The global economy didn’t get hit as hard as it could have
For a while, there were a lot of concerns that the Suez Canal blockage was going to damage the global economy. This was not entirely unfounded, either, because – as stated above – the Ever Given came unstuck earlier than any reasonable person could have expected. That’s not to say we got off scot-free, though!
Semiconductors were already experiencing a shortage, which affected the price of electronics. Garden gnomes, of all things, were hard to come by. Beyond a few examples like that, it’s hard to blame any specific shortage on the Suez Canal blockage right now, as we’re still experiencing bizarre impacts from the COVID-19 pandemic. For example, lumber has been unbelievably expensive lately, but that’s entirely unrelated to the canal blockage!
The freight shipping industry at large is starting to question their operations
Perhaps the most important impact to come from the Suez Canal blockage was that it scared freight shippers and other supply chain experts. Plainly speaking, the Panama Canal and Suez Canal are two major global shipping chokepoints. Combine that with the fact that container ships have been continuously growing in size, an accident was bound to happen. It’s a small miracle that it wasn’t worse.

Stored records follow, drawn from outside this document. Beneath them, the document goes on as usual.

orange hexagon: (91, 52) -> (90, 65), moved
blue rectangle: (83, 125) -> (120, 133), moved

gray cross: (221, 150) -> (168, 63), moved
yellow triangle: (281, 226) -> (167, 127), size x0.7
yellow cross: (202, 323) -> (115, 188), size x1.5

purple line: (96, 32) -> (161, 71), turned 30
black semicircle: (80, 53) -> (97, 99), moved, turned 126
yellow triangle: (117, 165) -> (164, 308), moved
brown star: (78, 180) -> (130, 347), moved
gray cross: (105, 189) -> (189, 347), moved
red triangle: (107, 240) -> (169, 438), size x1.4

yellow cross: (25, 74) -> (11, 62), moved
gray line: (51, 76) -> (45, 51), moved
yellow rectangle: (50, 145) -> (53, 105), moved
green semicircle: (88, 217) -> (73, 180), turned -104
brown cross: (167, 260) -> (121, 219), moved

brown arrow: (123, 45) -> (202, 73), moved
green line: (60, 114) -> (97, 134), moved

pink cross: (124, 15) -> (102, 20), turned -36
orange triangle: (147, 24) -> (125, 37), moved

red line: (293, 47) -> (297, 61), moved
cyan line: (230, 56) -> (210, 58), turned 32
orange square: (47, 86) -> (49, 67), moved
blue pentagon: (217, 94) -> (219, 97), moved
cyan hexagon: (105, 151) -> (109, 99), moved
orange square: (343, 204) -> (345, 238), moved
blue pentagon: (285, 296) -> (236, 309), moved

It’s hard to know exactly what experts make of situations like the Suez Canal blockage, as many of the conversations take place in board rooms and on private Zoom calls. From our research of public-facing headlines, though, there are five common themes in the post-mortems that experts have written:
- The supply chain is surprisingly vulnerable. There are two narrow canals that control an enormous amount of freight traffic in the world. On top of that, a surprising amount of fires and wrecks have plagued container ships in the last few decades. Reading about the freight shipping industry is like reading about aviation 40 or 50 years ago.
- We’re all connected – for better or worse. Modern trade means that you can get goods from any country in the world at a great cost. However, the minute supply chains break, there is serious trouble as many countries over-specialize in specific industries.

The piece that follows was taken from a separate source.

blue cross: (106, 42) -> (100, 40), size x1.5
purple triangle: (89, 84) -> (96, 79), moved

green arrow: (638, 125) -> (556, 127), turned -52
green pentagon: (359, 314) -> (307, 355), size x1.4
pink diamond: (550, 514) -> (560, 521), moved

- Stranded workers have been in the spotlight. In general, workers around the world are fighting for their rights. Seafaring employees often do their work in silence as their work is hard to understand and far away. But when you have a bunch of people stuck in port for months on end, that’s a lot more noticeable! Seafaring is long, hard, thankless work and the sea shipping industry is going to have to reckon with that.
- Freight forwarders have increased their ability to find alternate routes. Between the COVID-19 pandemic and the Suez Canal blockage, frieght forwarding companies have learned how to be creative. Sometimes sea voyages are broken into trips with sea, train, and road segments. Other times, sea shipping is replaced with air shipping. Freight companies have, out of necessity, figured out multiple ways to transfer goods across the world for any given route.
- Lean supply chains are falling out of favor. For much of the 2010s, the lean supply chain reigned supreme. It was efficient and inexpensive, and a perfect way to get everything to arrive just-in-time! Until it wasn’t. As it turns out, operating without backup plans has left a lot of companies in the lurch lately. As such, resilence is starting to look more attractive than raw efficiency.
In many ways, the story of the Ever Given is a story of incredibly bad luck followed by incredibly good luck. The impacts of the the Suez Canal blockage were not nearly as bad as they could have been, although a lot of people are still dealing with the fallout. The workers stuck in port, in particular, really got a raw deal.